Upward trend in percentage of women physics and astronomy faculty in US
Women made up 21% of faculty members in US physics departments in 2024, up from 16% a decade earlier (see the figure). The percentage of women faculty members in the nation’s astronomy departments rose from 19% in 2014 to 25% in 2024. Those are among the findings in a recent report on the academic workforce by the statistical research team at the American Institute of Physics (publisher of Physics Today).
The report includes data on full-time-equivalent faculty members—full-time members were counted as one, and part-time members were counted as a fraction according to the amount of work performed—in the US. Overall, that number grew from 9800 in 2014 to 10 160 in 2024. From 2022 to 2024, faculty employment rose by 4% in the physics departments that grant PhDs and declined by 7% in the departments in which the highest degree awarded is a bachelor’s. The closing of some bachelor’s-only departments may have contributed to that drop.
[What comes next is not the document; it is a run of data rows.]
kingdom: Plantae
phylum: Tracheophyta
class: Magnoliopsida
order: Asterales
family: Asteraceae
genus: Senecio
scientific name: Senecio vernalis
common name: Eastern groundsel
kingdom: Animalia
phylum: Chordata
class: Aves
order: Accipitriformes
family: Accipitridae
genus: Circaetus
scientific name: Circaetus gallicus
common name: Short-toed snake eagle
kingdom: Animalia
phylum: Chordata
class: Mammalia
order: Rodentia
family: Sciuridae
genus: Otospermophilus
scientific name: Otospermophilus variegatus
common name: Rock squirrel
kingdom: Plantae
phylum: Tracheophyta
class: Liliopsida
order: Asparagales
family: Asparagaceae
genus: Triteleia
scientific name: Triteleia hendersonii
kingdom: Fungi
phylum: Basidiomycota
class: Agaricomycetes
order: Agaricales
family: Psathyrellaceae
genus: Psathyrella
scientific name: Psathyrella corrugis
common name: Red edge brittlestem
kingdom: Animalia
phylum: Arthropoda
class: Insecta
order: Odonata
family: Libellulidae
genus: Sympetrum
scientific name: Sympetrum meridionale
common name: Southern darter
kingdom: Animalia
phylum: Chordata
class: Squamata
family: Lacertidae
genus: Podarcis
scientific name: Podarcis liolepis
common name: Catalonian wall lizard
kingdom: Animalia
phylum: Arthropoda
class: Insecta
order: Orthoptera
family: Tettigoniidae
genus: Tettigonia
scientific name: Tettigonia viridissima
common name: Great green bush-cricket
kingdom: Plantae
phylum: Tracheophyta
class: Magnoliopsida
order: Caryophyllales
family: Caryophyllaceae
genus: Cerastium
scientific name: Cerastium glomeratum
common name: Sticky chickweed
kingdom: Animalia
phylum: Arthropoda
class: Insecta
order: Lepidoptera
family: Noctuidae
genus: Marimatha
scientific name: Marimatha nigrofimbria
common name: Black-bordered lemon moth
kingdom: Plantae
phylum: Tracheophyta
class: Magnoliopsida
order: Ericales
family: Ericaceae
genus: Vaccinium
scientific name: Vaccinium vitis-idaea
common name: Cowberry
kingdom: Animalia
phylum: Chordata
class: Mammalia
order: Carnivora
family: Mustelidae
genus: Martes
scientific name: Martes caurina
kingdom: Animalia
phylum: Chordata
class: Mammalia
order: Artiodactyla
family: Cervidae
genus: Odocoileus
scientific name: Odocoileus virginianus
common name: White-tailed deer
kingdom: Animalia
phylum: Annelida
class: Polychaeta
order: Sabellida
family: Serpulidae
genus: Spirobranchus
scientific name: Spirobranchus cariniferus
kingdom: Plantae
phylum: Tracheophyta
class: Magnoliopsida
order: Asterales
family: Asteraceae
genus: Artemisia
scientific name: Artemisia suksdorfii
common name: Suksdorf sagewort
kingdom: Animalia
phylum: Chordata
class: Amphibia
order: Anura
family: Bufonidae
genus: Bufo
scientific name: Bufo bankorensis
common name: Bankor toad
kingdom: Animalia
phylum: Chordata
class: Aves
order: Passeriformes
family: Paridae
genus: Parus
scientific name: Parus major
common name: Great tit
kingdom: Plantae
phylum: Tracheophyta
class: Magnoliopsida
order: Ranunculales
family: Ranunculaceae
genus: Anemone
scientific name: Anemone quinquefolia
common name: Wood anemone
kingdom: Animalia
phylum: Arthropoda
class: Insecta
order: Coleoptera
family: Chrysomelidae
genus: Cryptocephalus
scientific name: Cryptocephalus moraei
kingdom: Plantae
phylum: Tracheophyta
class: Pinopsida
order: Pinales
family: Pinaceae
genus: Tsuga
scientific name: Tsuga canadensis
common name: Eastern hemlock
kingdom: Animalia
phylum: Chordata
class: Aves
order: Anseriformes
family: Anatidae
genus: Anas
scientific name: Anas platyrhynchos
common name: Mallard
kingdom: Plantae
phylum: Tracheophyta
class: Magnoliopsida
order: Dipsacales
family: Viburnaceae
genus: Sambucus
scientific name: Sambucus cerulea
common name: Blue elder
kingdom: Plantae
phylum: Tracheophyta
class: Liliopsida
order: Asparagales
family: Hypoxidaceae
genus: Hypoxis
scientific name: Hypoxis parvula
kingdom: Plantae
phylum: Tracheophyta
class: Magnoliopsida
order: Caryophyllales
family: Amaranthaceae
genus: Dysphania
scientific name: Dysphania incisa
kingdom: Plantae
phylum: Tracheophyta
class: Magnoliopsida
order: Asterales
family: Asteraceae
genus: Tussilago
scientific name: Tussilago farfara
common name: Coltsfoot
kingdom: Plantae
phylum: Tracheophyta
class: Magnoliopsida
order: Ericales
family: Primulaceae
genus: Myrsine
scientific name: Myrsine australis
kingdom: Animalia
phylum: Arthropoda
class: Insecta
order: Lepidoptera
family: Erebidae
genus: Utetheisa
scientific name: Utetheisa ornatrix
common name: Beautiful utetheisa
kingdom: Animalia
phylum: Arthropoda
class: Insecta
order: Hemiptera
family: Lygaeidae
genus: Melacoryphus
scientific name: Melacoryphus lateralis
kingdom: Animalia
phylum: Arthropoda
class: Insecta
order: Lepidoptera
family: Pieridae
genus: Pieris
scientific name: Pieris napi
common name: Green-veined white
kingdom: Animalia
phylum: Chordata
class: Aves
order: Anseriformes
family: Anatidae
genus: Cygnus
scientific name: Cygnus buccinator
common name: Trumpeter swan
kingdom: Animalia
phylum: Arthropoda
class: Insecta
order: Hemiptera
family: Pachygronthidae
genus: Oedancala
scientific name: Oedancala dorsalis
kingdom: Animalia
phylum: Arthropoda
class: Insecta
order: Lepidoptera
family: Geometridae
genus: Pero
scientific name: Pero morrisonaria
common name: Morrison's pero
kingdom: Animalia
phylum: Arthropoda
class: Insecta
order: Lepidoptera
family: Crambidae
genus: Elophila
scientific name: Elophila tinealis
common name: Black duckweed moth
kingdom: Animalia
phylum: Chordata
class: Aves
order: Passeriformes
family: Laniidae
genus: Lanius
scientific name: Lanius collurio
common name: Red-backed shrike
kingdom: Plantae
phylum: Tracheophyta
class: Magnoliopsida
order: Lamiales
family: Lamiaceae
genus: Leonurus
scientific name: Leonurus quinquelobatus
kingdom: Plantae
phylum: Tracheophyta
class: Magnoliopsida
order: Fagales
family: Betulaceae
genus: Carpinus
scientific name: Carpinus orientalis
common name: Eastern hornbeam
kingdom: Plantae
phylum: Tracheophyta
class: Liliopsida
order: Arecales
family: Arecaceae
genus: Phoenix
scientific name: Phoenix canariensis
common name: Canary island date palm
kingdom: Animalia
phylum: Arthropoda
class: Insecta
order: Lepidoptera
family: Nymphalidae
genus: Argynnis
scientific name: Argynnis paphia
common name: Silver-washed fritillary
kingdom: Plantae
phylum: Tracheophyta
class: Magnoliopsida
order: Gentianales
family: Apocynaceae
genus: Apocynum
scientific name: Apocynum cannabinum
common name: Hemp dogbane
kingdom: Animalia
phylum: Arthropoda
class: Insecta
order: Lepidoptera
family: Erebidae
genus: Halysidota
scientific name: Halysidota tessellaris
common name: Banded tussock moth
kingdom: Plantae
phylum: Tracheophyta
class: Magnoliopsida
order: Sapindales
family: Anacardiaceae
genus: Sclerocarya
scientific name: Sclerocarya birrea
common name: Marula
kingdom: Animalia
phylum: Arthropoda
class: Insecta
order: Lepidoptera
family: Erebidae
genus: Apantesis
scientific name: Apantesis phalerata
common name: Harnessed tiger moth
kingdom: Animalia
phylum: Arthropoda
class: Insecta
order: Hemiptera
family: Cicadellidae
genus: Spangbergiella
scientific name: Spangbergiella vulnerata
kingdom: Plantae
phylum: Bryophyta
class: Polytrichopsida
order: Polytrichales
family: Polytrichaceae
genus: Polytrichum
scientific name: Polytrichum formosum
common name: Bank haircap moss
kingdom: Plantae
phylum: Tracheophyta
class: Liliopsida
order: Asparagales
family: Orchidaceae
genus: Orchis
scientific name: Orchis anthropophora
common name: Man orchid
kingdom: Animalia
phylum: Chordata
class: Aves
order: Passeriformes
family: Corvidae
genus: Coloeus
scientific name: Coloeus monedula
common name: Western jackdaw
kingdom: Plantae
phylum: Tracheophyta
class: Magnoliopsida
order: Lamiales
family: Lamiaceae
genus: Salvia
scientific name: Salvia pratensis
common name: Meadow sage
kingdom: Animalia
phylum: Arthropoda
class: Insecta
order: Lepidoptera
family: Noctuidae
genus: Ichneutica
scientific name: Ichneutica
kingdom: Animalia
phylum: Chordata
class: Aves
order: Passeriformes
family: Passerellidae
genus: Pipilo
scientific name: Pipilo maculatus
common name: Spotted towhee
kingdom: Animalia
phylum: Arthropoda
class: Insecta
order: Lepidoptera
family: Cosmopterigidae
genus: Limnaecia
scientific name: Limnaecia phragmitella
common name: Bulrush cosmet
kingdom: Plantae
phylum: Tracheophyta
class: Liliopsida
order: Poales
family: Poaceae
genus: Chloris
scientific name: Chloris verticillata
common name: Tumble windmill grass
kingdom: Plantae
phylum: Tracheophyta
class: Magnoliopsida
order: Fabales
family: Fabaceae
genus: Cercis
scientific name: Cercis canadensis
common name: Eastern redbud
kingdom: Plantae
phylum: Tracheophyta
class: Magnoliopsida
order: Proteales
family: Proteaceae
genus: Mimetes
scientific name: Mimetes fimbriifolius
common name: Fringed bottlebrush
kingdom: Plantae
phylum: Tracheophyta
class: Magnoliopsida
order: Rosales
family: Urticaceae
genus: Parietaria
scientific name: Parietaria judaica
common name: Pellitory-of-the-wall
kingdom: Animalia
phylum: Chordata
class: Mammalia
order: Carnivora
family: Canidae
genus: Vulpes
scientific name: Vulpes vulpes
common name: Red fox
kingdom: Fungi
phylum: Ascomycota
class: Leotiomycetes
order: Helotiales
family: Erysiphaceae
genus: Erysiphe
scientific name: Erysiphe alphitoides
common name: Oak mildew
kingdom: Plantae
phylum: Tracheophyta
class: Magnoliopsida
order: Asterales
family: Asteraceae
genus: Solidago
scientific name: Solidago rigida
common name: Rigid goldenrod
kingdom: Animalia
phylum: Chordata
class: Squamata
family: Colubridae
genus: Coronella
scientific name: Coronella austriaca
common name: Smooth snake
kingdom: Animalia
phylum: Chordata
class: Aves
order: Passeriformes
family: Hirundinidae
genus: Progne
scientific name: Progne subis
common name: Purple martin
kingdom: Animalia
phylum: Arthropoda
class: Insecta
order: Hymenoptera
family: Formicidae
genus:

(Figure adapted from A. M. Porter, J. Oman, J. Tyler, The State of the Academic Workforce in Physics and Astronomy, 2000–2024
Physics departments hired 611 new faculty members for the 2023–24 academic year and astronomy departments hired 42. The numbers of both hires and departures in physics and astronomy departments have increased over the past few years. In 2024, 29% of physics department new hires and 34% of astronomy new hires were women. Although those percentages are lower than those in 2020 and 2022, they remain greater than the current percentages of women faculty members overall.